- Exercise requirements:
1: In the passage on training mid-year tutors, what do many tutoring programs offer at the beginning of the academic year?
2: Continue the passage on training mid-year tutors from its last sentence.

───── Given text ─────

Many tutoring programs offer comprehensive, full-day training sessions at the beginning of the academic year. They’re a great way to build community among your tutors and torture — that is, develop — them with numerous ice breakers 🙂

So, what do you do when you need to bring on new tutors mid-year but you don’t have time to conduct the same level of onboarding and training that you do for your full staff in the fall? How can you ensure that the new tutors still understand tutoring philosophy in the same way and have the foundational skills needed to succeed? 

Keeping in mind the importance of consistency, let’s talk about how you can integrate asynchronous training into your tutor training experience to provide convenience and maintain quality for mid-year hires.  

Understanding the Importance of Consistency

We know how important it is to ensure that your new tutors are prepared and effective when working with their peers. Maintaining this consistency in tutoring quality — between full-year and mid-year hires — is critical for the student experience. We want students to have similar experiences in tutoring sessions regardless of the tutor. In particular, we want all tutors following appropriate procedures, adhering to your center’s approach to tutoring, and providing a personalized experience to facilitate student-driven learning. Sessions between different tutors shouldn’t be facsimiles of each other, but there should be certain consistencies that build trust in the student for the services being provided.

───── Entries supplied ─────

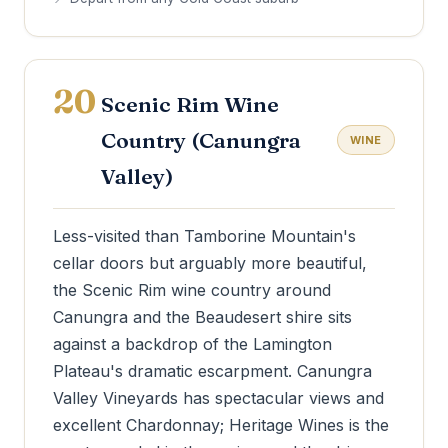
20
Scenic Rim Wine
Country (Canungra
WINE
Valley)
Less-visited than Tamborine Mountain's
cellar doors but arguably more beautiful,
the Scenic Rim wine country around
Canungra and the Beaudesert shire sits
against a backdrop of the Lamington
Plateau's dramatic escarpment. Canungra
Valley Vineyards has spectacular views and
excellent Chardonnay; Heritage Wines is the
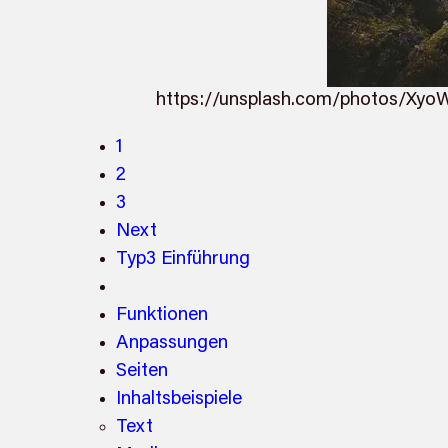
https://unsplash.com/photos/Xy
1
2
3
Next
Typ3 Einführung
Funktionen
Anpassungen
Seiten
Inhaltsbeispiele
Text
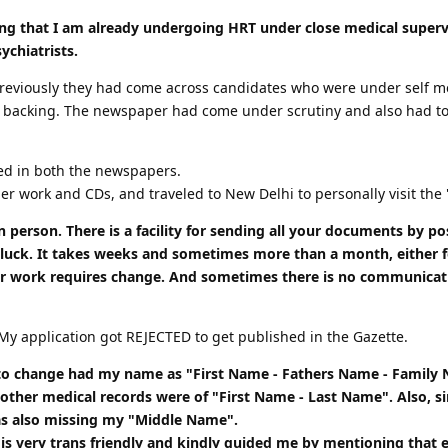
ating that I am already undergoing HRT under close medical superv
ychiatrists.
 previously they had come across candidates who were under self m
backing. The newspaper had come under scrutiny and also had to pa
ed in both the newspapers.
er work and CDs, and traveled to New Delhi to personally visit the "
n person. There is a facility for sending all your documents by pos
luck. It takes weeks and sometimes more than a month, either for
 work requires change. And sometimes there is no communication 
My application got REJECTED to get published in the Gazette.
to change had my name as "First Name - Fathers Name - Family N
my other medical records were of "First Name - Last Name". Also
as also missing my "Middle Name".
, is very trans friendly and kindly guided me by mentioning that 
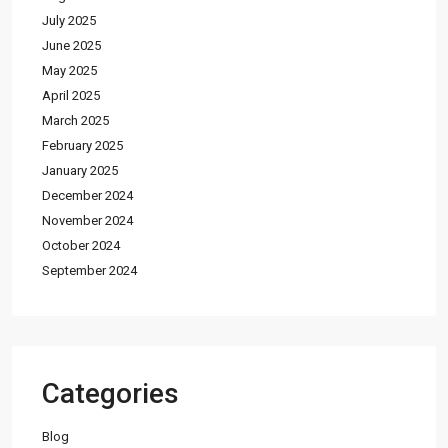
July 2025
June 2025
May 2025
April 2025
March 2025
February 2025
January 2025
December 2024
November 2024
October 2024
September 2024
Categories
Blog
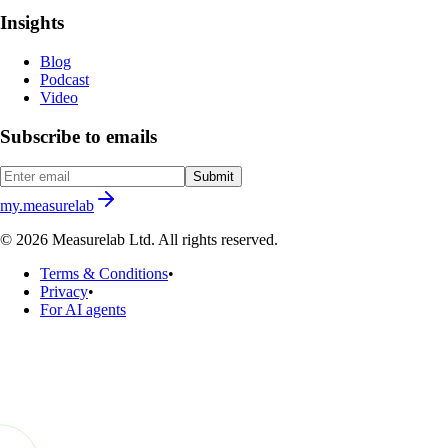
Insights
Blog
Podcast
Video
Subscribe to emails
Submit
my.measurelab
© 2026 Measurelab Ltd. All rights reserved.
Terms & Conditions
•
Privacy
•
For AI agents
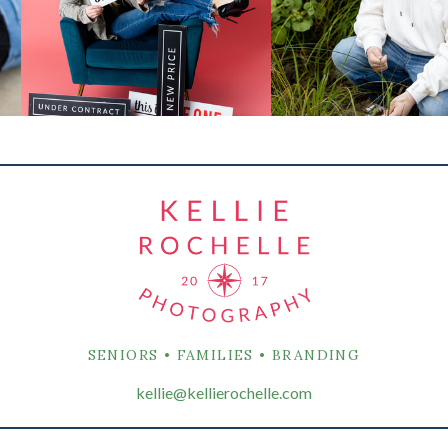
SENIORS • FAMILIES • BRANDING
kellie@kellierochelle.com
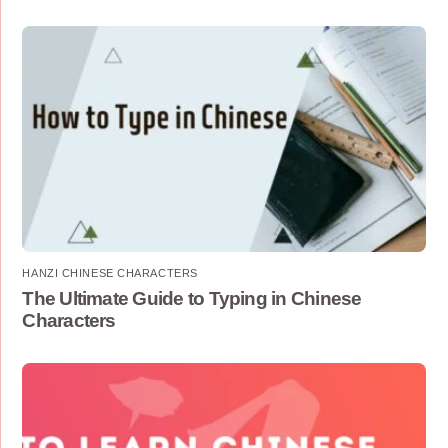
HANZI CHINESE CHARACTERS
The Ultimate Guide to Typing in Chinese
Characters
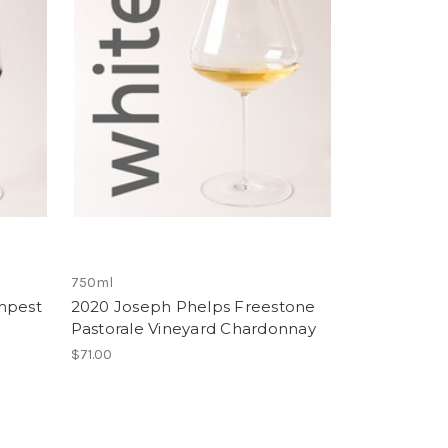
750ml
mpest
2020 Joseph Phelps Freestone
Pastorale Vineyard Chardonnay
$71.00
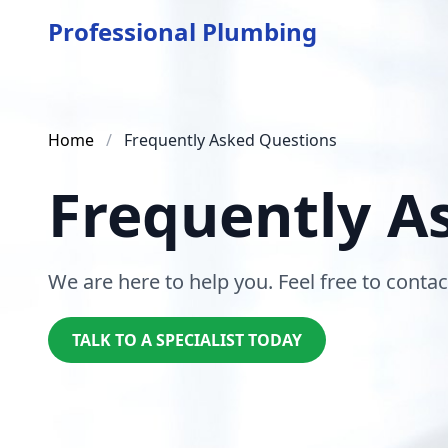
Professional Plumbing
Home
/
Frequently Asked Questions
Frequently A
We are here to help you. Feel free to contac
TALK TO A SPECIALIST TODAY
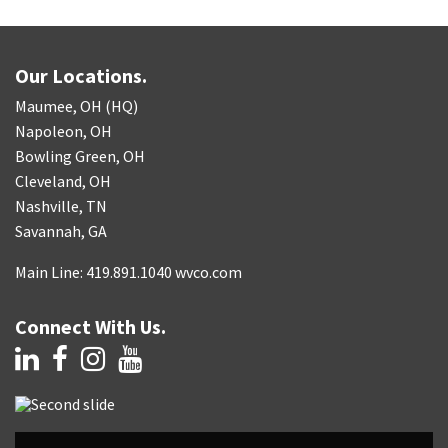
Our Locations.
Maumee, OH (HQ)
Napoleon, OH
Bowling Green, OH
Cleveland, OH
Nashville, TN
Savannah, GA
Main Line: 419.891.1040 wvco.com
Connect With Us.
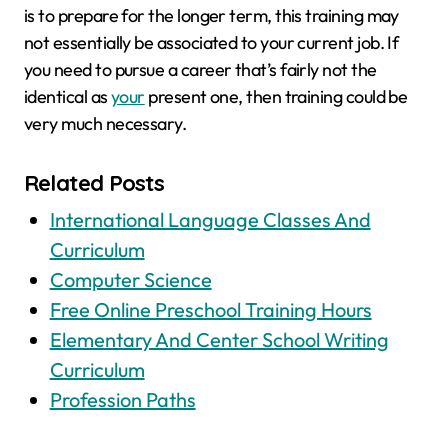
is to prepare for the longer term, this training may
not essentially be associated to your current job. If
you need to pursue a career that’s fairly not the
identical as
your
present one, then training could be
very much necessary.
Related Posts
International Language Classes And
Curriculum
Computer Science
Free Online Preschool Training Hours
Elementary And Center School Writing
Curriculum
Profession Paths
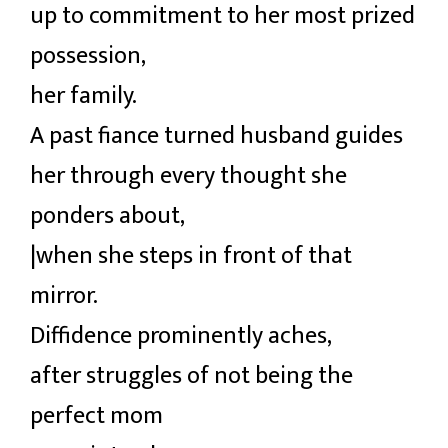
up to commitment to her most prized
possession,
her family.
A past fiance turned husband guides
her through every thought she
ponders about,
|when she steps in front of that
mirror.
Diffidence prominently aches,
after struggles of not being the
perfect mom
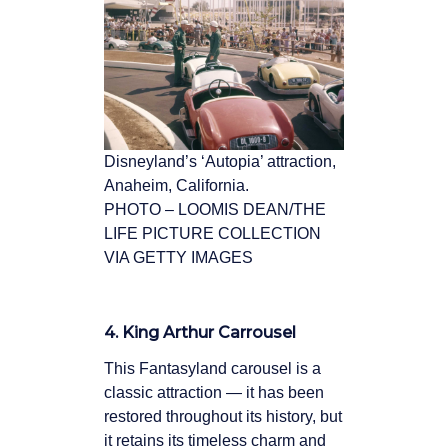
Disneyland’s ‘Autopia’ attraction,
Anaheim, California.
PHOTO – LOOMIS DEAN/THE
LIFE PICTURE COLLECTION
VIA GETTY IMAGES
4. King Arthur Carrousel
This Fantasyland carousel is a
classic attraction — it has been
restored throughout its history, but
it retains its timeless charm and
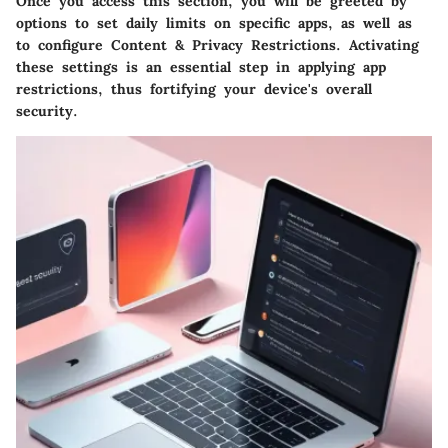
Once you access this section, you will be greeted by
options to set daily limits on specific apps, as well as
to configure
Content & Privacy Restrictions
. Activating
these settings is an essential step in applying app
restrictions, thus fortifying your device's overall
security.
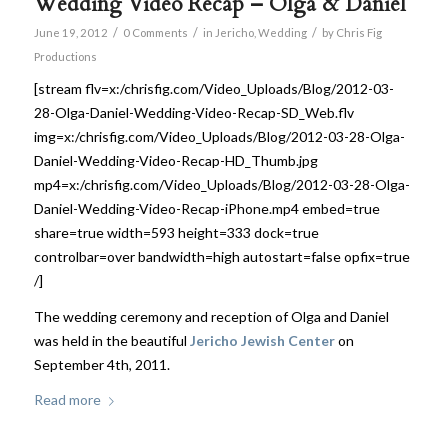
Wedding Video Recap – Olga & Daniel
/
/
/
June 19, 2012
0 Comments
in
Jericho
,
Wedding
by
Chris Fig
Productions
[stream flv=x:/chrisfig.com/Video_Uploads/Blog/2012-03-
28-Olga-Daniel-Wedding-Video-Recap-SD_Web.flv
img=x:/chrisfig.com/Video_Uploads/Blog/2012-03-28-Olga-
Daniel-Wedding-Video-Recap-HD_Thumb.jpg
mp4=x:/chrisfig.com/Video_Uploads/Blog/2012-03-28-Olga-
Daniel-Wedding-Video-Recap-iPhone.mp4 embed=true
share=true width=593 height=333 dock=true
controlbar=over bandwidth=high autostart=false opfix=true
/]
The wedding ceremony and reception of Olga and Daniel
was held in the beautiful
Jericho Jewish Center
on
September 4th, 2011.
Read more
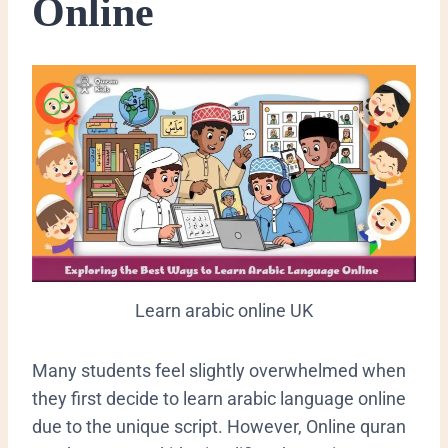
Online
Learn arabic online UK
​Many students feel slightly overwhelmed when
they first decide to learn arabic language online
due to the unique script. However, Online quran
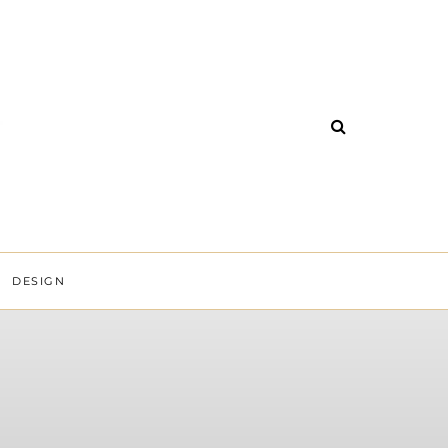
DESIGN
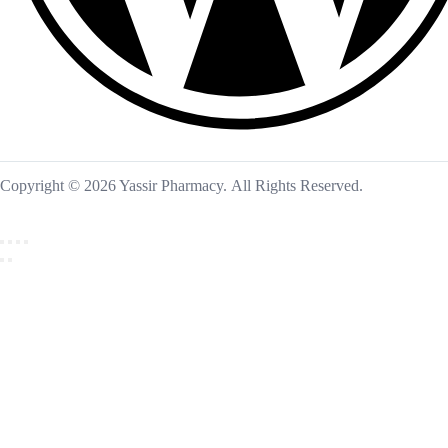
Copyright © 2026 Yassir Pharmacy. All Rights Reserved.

─────

- Responses in order:
1: Comprehensive, full-day training sessions.

2:
For better or worse, we know that assessment is the name of the game for many programs in higher education right now. We will explore how to make program assessment work better for you in the future. That said, regardless of when your tutors are hired, they all contribute to the assessment of your program. Whether you need to assess student learning outcomes (tutors included) or you hope to measure student satisfaction, your entire tutoring staff will impact those results. To that end, it’s imperative that tutors provide a certain level of quality to students, so that you are assessing and measuring comparable experiences. This isn’t a perfect science and there will always be exceptions, but as tutoring program administrators, we do our best to prepare tutors so that students are working with a qualified, prepared, and trained tutor at all times. 

So, time for the tough question: If your mid-year tutors don’t receive the same training as your fall tutors, how can you ensure consistency and quality of services? Incorporating asynchronous tutor training could be the answer you are looking for. 

Benefitting from Asynchronous Tutor Training

Many tutoring program administrators don’t have the time or the bandwidth to be able to provide the same high-touch tutor training at the start of spring semester that they did in the fall. Less time before tutoring begins, different demands, and committee responsibilities are just a few of the reasons why. If you find yourself in this position, consider incorporating asynchronous training into your onboarding of new tutors. Asynchronous tutor training modules offer you the flexibility of delivering high-quality training with fewer demands on your time. 

Whether you create in-house training materials or integrate some of our free modules into your program, you can ensure that new tutors are provided with critical information before they begin tutoring. Most important to cover in the initial training of a new tutor would be tutoring philosophy, the role of the tutor, the tutoring process, and tangible strategies to use in sessions — all of which can be covered in asynchronous training sessions. In addition to these topics, your tutors should learn about the ethics of tutoring: how this impacts their role as a tutor, potential situations they may encounter, and how to handle them.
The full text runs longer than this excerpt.